Deberían estar planeando juntos. Ya existen agrupaciones de ayuntamientos como el infame M9 que cubre los ayuntamientos del centro de la ciudad. Lo mejor que han encontrado es una señalización de calle consistente. Por alguna razón, simplemente no pueden soportar ninguna coinversión en instalaciones deportivas.
En muchos casos, los ayuntamientos construyen instalaciones en sus límites municipales, a menudo con un amplio suministro dentro de 1 km en el ayuntamiento contiguo.
es una locura
Es un desperdicio y terrible para la comunidad que pierde su espacio verde.
¿Dónde está el gobierno estatal en todo esto? Silencioso. Financiando consejos de mascotas donde pueden cosechar votos.
El sistema finalmente está roto.
Los concejales están llevando a la comunidad a dar un paseo. Saben que los espacios abiertos no pierden tantos votos como ganan con toda su inversión en deportes.
Los concejales locales que se pronuncian en contra de esto son intimidados y atacados por aquellos que han engañado al sistema.
El gobierno local está roto. No tiene supervisión para detener esta locura total.
No tiene estándares que impidan instalaciones deportivas que arruinen la comodidad local.
Todo lo que sucede es que los consejos enfrentan a los residentes locales con los clubes deportivos y crean rupturas y divisiones dolorosas.
Son los concejales los que están dividiendo a sus comunidades y esa es la verdadera vergüenza de todo esto.
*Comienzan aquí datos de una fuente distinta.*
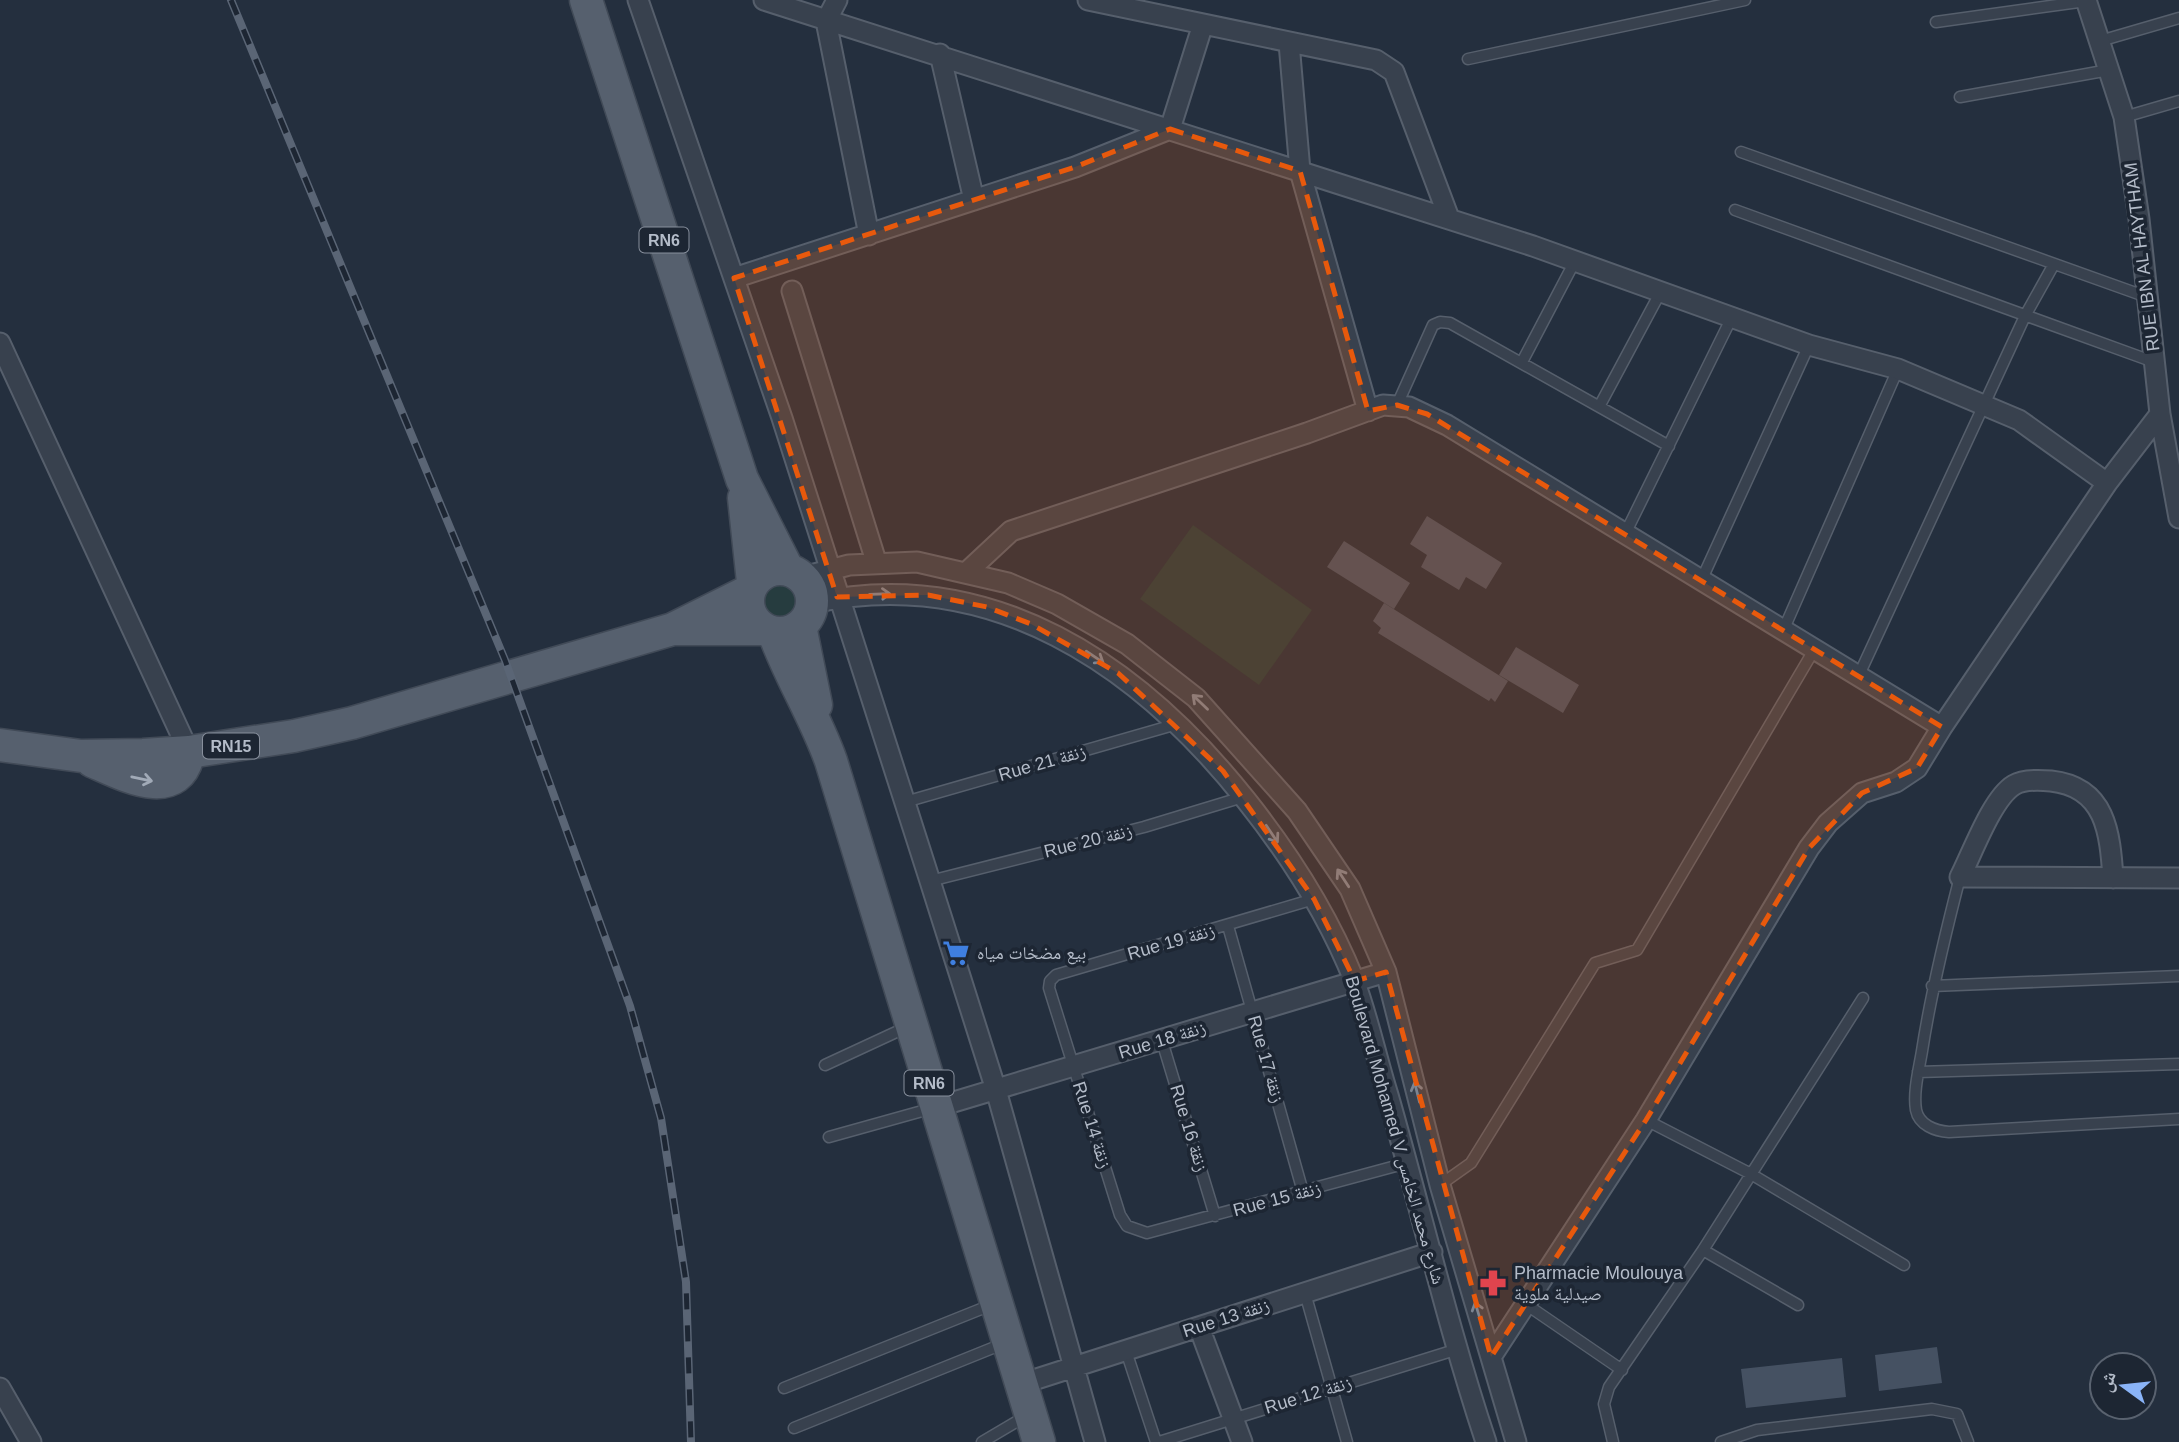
<svg xmlns="http://www.w3.org/2000/svg" width="2179" height="1442" font-family="Helvetica,'Noto Naskh Arabic',sans-serif">
	<style>
		.green { fill: #263c3f }
		.building { fill: #455162 }
		.lines { fill: none; stroke-linecap: round; stroke-linejoin: round }
		.lane-casing { stroke: #565f6c; stroke-width: 13 }
		.street-casing { stroke: #565f6c; stroke-width: 23 }
		.primary-casing { stroke: #414a57; stroke-width: 35 }
		.lane { stroke: #38414e; stroke-width: 10 }
		.street { stroke: #38414e; stroke-width: 19 }
		.primary { stroke: #56606e; stroke-width: 32 }
		.rail-casing { stroke: #5a6575; stroke-width: 8 }
		.rail { stroke: #1d2633; stroke-width: 5; stroke-dasharray: 16; stroke-linecap: butt }
		.oneway { stroke: #7c8592 }
		.oneway2 { stroke: #a1aab7 }
		.marked { fill: #e8590c; fill-opacity: 0.2; stroke: #e8590c; stroke-width: 5; stroke-dasharray: 14 9; stroke-linejoin: round }
		.labels { text-anchor: middle; dominant-baseline: central; stroke-width: 7; stroke-linejoin: round; paint-order: stroke }
		.shield { fill: #1d2633; stroke: #878f9c; stroke-width: 2 }
		.shield-label { font-size: 16px; font-weight: bold; fill: #b4bcc9 }
		.street-label { font-size: 18px; fill: #b4bcc9; stroke: #1d2633 }
		.poi-label { font-size: 18px; fill: #b4bcc9; stroke: #1d2633; text-anchor: start }
	</style>
	<rect width="100%" height="100%" fill="#242f3e"/>
	<path class="green" d="M1193,525L1312,610L1259,685L1140,599Z
		M757 600a24 24 0 1 1 48 0a24 24 0 1 1-48 0Z"/>
	<path class="building" d="M1427,516L1502,563L1486,589L1466,577L1459,590L1421,567L1427,555L1410,544Z
		M1344,541L1410,583L1394,609L1327,567Z
		M1384,603L1508,681L1495,702L1491,698L1489,701L1378,633L1381,628L1373,621Z
		M1516,647L1579,685L1563,713L1499,675Z
		M1937,1347L1942,1383L1879,1391L1875,1355Z
		M1842,1358L1846,1397L1746,1408L1741,1369Z"/>
	<g class="lines">
		<g class="lane-casing">
			<path id="lane" d="M1936,22L2086,1
				M2100,41L2179,18
				M1468,59L1745,0
				M1960,97L2109,70
				M2124,117L2179,101
				M1741,152L2147,297
				M1735,210L2154,362
				M1522,362L1575,261
				M1397,405L1433,325L1440,322L1450,323L1669,446
				M1600,405L1660,293
				M1625,534L1731,319
				M1701,581L1809,345
				M1783,631L1898,369
				M1858,677L2025,316L2054,264
				M905,802L1177,724
				M1960,877C1945,935 1931,992 1922,1051C1919,1069 1913,1092 1916,1110C1919,1125 1935,1131 1949,1132L2179,1119
				M930,881L1144,827L1243,797
				M1314,899L1056,975L1050,981L1049,988L1120,1215L1127,1226L1147,1233L1407,1163
				M1228,926L1303,1192
				M1932,986L2179,976
				M1162,1041L1215,1216
				M825,1065L907,1027
				M1918,1072L2179,1064
				M1646,1120L1751,1174L1904,1265
				M829,1137L933,1108
				M1440,1185L1471,1163L1595,963L1637,950L1814,650
				M1703,1250L1798,1305
				M1305,1293L1347,1442
				M1527,1305L1622,1370
				M1126,1351L1156,1442
				M784,1388L991,1305
				M794,1428L1005,1343
				M982,1442L1026,1416
				M1159,1442L1458,1349
				M1613,1442L1604,1404L1609,1387L1703,1250L1863,998
				M1721,1442L1757,1430L1932,1409L1957,1414L1968,1442"/>
		</g>
		<g class="street-casing">
			<path id="street" d="M638,0L782,418L930,881L996,1090L1095,1442
				M764,0L1533,246L1809,345L1898,369L2019,420L2107,483
				M837,0L826,21L869,235
				M1088,0L1376,60L1394,72L1449,218
				M2086,0L2124,117L2139,219L2160,414L2179,518
				M1289,43L1300,171L1368,411
				M940,54L974,200
				M734,278L1075,167L1170,129L1203,24
				M792,291L875,558
				M0,343L189,752
				M967,572L1011,531L1307,433L1383,405L1409,407L1447,425L1942,727
				M803,577L849,565L917,562L1008,583L1057,604L1127,644L1196,698L1297,811L1350,889L1386,972L1440,1185L1516,1442
				M813,603C992,564 1139,665 1246,800C1289,854 1328,915 1354,980C1368,1017 1376,1057 1388,1095C1421,1210 1448,1328 1486,1442
				M2113,878C2110,833 2106,787 2051,781C2040,780 2024,779 2014,785C1992,798 1972,854 1960,877L2179,878
				M937,1107L1386,972
				M1199,1327L1242,1442
				M1491,1357L1646,1120L1809,848L1828,823L1862,793L1896,782L1917,768L1942,727L2107,483L2160,414
				M1021,1384L1432,1252
				M0,1388L31,1442"/>
		</g>
		<g class="primary-casing">
			<path id="primary" d="M586,0L742,479L787,568
				M744,498L753,582
				M748 601a32 32 0 1 1 64 0a32 32 0 1 1-64 0Z
				M800,626L816,705
				M678,629H764
				M774,633C790,677 815,716 831,761L1039,1442
				M0,745L81,756L143,755L189,752L294,736L352,723L673,629L749,591
				M92,761C124,775 179,805 189,752"/>
		</g>
		<use href="#lane" class="lane"/>
		<use href="#street" class="street"/>
		<use href="#primary" class="primary"/>
		<g class="rail-casing">
			<path id="rail" d="M231,0L505,660L630,1006L661,1118L686,1282L691,1442"/>
		</g>
		<use href="#rail" class="rail"/>
	</g>
	<defs><path id="oneway-shaft" d="M-6 0H5M1.5-3L5.5 0L1.5 3" fill="none" stroke-width="1.6" stroke-linecap="round" stroke-linejoin="round" transform="scale(1.75)"/></defs>
	<g class="oneway">
		<use href="#oneway-shaft" transform="translate(880 594) rotate(-2)"/>
		<use href="#oneway-shaft" transform="translate(1095 657) rotate(34)"/>
		<use href="#oneway-shaft" transform="translate(1200 702) rotate(-136)"/>
		<use href="#oneway-shaft" transform="translate(1272 834) rotate(56)"/>
		<use href="#oneway-shaft" transform="translate(1343 878) rotate(-123)"/>
		<use href="#oneway-shaft" transform="translate(1417 1092) rotate(-104)"/>
		<use href="#oneway-shaft" transform="translate(1478 1312) rotate(-107)"/>
	</g>
	<use class="oneway2" href="#oneway-shaft" transform="translate(142 779) rotate(12)"/>
	<path class="marked" d="M1170,129L1300,171L1368,411L1397,405L1427,414L1942,727L1917,768L1862,793L1809,848L1646,1120L1491,1357L1386,972L1355,981L1314,899L1223,771L1118,673L1031,624L987,607L928,595L837,597L734,278L1075,167Z"/>
	<defs>
		<g id="supermarket-bare" transform="scale(2.1)"><path d="M-6-5.5h2.5l.6 2H6L4.5 2H-2.5L-4.4-4H-6ZM-1.5 3.2a1.3 1.3 0 1 0 .1 0ZM3 3.2a1.3 1.3 0 1 0 .1 0Z" fill="#3f7fe0" stroke="#1d2633" stroke-width="2.5" paint-order="stroke"/></g>
		<g id="pharmacy-bare" transform="scale(2.1)"><path d="M-2-6h4v4h4v4h-4v4h-4v-4h-4v-4h4Z" fill="#e0444e" stroke="#1d2633" stroke-width="2.5" paint-order="stroke"/></g>
	</defs>
	<g fill-rule="evenodd">
		<use href="#supermarket-bare" x="956" y="953"/>
		<use href="#pharmacy-bare" x="1493" y="1283"/>
	</g>
	<g class="labels">
		<g class="shield">
			<rect x="639.5" y="227.5" width="49" height="25" rx="5"/>
			<rect x="203" y="733.5" width="56" height="25" rx="5"/>
			<rect x="904.5" y="1070.5" width="49" height="25" rx="5"/>
		</g>
		<g class="shield-label">
			<text x="664" y="240">RN6</text>
			<text x="231" y="746">RN15</text>
			<text x="929" y="1083">RN6</text>
		</g>
		<g class="street-label">
			<text transform="translate(2142 257) rotate(-97)">RUE IBN AL HAYTHAM</text>
			<text transform="translate(1042 763) rotate(-16)">Rue 21 زنقة</text>
			<text transform="translate(1088 841) rotate(-14)">Rue 20 زنقة</text>
			<text transform="translate(1171 942) rotate(-16)">Rue 19 زنقة</text>
			<text transform="translate(1162 1040) rotate(-17)">Rue 18 زنقة</text>
			<text transform="translate(1266 1059) rotate(74)">Rue 17 زنقة</text>
			<text transform="translate(1092 1125) rotate(72)">Rue 14 زنقة</text>
			<text transform="translate(1189 1128) rotate(73)">Rue 16 زنقة</text>
			<text transform="translate(1395 1130) rotate(74)">Boulevard Mohamed V شارع محمد الخامس</text>
			<text transform="translate(1277 1199) rotate(-15)">Rue 15 زنقة</text>
			<text transform="translate(1226 1318) rotate(-18)">Rue 13 زنقة</text>
			<text transform="translate(1308 1395) rotate(-17)">Rue 12 زنقة</text>
		</g>
		<g class="poi-label">
			<text x="977" y="953">بيع مضخات مياه</text>
			<text x="1514" y="1273">Pharmacie Moulouya<tspan x="1514" dy="21">صيدلية ملوية</tspan></text>
		</g>
	</g>
	<g transform="translate(2123 1386) rotate(285)"><circle r="33" fill="#1d2633" stroke="#59626f" stroke-width="2"/>
	<path d="M0-5L12 26L0 18L-12 26Z" fill="#8ab4f8"/>
	<text y="-10" font-size="19" font-weight="bold" text-anchor="middle" fill="#b4bcc9">ش</text>
	</g>
</svg>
La verdadera víctima es el espacio verde que es saqueado y muchas veces destruido. Los árboles, los ecosistemas y la serenidad finalmente se concretan y profanan. Los santuarios deportivos de hormigón y ladrillo emergen y cuestan una fortuna para mantenerlos, lo que agrega costos enormes al presupuesto de los consejos. Esto, a su vez, significa que las instalaciones más antiguas se descuidan y se desmoronan. A menudo, eventualmente requiere una gran inversión para arreglarlo.
Mire cualquier boletín del consejo y estará lleno de la construcción de instalaciones deportivas y la inversión en deportes.
En cuanto a los árboles, los parques y espacios abiertos. A pesar de una supuesta emergencia climática, deben ser arrasados y olvidados.